Hospitals treat over 400,000 cat-related injuries annually in the United States. A disproportionate number involve children under ten. The injuries cluster around faces, hands, and arms - exactly where you would expect when small humans try to grab animals that do not want to be grabbed.

Many of these injuries are severe. Facial lacerations requiring stitches. Puncture wounds that become infected. Eye injuries that range from scratched corneas to permanent vision loss. Some children carry scars for life from encounters with the family cat.

The tragedy is that nearly all of these injuries are preventable. They happen because nobody taught the child that a cat is not a stuffed animal.

What Children See vs. What Cats Are​


To a child, a cat looks like a living teddy bear. Soft, small, with big eyes and a cute face. Everything about a cat's appearance suggests it exists to be hugged.

Children have no frame of reference for predators. They do not understand that those cute paws contain hooks designed to catch and hold struggling prey. They do not recognise that those little teeth can punch through skin and into bone.

Parents must teach what instinct does not. A cat is not a toy. A cat does not want to be chased. When the cat runs away, that means stop. When the cat hides, leave it alone. When the cat hisses, back away.

The Failure Of Supervision​


Most serious cat attacks on children happen with parents nearby. Not absent - nearby. The problem is not lack of supervision but lack of intervention.

Parents watch their toddler corner the cat and think it is cute. They film their child grabbing the cat's tail. They laugh when the cat tries to escape and the child drags it back. Then the cat reaches its limit and uses claws, and suddenly the parents are outraged.

The cat gave warnings the entire time. The parents saw those warnings and did nothing. The child had no way of knowing better. The responsibility lies entirely with the adults who let it happen.

Should Children Have Cats At All?​


This is the question more families need to ask. Young children are developmentally incapable of consistently respecting an animal's boundaries. They lack impulse control.
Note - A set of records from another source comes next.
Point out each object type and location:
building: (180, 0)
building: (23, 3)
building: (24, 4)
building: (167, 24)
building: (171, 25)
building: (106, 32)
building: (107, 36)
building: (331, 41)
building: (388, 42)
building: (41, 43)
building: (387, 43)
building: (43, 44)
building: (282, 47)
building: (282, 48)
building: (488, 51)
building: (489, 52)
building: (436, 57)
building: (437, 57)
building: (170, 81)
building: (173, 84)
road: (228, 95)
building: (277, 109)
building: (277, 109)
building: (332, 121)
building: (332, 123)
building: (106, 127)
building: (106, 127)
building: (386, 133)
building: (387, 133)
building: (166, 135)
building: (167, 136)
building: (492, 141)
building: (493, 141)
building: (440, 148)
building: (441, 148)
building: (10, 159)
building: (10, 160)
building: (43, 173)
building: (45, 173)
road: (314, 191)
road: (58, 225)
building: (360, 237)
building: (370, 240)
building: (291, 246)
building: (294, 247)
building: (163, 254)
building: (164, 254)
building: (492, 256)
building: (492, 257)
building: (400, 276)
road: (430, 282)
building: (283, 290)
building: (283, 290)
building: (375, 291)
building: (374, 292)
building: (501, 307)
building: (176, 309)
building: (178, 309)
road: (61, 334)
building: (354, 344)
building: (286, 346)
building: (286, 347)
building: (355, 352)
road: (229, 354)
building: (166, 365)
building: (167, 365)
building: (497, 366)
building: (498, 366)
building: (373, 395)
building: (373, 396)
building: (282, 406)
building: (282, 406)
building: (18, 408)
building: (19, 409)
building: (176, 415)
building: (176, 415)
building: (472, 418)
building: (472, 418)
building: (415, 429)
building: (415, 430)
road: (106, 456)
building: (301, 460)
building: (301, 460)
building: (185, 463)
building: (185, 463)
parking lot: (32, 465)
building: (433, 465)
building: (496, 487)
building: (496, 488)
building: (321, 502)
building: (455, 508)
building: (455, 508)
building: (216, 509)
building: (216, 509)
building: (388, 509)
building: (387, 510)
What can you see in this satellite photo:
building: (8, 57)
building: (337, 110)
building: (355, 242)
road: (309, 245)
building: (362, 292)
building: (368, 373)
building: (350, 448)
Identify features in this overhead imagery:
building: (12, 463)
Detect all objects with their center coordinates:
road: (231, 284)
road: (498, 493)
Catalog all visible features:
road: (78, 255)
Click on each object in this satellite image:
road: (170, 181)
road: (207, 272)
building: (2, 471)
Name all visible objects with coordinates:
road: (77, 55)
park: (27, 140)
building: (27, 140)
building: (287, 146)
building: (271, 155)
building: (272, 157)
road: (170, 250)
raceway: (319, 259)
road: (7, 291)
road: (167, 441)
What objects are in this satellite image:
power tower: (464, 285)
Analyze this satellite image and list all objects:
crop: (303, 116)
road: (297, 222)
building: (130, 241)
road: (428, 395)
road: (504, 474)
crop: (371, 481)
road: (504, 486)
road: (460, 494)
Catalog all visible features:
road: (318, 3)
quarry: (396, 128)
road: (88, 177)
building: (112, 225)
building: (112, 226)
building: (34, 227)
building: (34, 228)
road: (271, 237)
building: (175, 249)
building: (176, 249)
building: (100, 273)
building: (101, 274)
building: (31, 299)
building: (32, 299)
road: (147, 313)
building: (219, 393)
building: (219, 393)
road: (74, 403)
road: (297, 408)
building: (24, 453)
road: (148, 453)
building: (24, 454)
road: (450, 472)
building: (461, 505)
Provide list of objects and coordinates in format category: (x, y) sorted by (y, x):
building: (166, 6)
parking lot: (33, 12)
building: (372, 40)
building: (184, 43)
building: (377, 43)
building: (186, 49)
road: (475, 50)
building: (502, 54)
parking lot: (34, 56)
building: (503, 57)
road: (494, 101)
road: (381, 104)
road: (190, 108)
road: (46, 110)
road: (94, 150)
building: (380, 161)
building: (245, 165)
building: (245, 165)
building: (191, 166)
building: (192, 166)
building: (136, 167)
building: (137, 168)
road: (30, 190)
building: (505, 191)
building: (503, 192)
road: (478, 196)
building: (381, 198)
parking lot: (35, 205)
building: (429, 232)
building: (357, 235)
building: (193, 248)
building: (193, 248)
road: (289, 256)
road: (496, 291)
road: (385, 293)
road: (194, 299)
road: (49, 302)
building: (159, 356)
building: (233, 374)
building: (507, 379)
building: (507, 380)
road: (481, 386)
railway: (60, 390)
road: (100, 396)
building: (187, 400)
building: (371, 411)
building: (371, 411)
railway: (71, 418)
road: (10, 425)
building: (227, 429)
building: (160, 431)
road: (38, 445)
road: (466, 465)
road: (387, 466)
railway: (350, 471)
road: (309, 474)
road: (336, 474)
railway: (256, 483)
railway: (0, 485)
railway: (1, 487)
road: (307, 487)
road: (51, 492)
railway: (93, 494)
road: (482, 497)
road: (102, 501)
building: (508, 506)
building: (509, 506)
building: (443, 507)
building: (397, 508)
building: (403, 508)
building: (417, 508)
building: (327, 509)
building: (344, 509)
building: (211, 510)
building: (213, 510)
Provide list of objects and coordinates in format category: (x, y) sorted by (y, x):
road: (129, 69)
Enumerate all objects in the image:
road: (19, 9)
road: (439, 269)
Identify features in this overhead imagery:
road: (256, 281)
They do not read body language well. They want to interact with soft things by grabbing and squeezing.

Cats are not forgiving of these tendencies. Unlike dogs bred to tolerate rough handling, cats protect themselves immediately and effectively. A single moment of a child ignoring boundaries can result in permanent injury.

Perhaps the honest answer is that cats and young children do not mix. Perhaps families should wait until children are old enough to understand - truly understand - that the animal is not a toy before introducing a predator with claws into the home.

We would not give a child a pet snake and expect it to go well. Why do we assume cats will be any different?

The Lesson Scars Teach​


Children who get scratched badly often develop fear of cats that lasts into adulthood. This is not irrational. It is a lesson learned through pain that should have been taught through words.

Every scar on a child's face represents a failure - not of the cat, but of the adults who did not explain what cats are. Who let a child treat a predator like a plaything. Who trusted fur and cuteness over instinct and claws.

Cats are not toys. Children cannot learn this on their own. Either parents teach it, or the cat will. One method leaves no marks. The other leaves marks that last forever.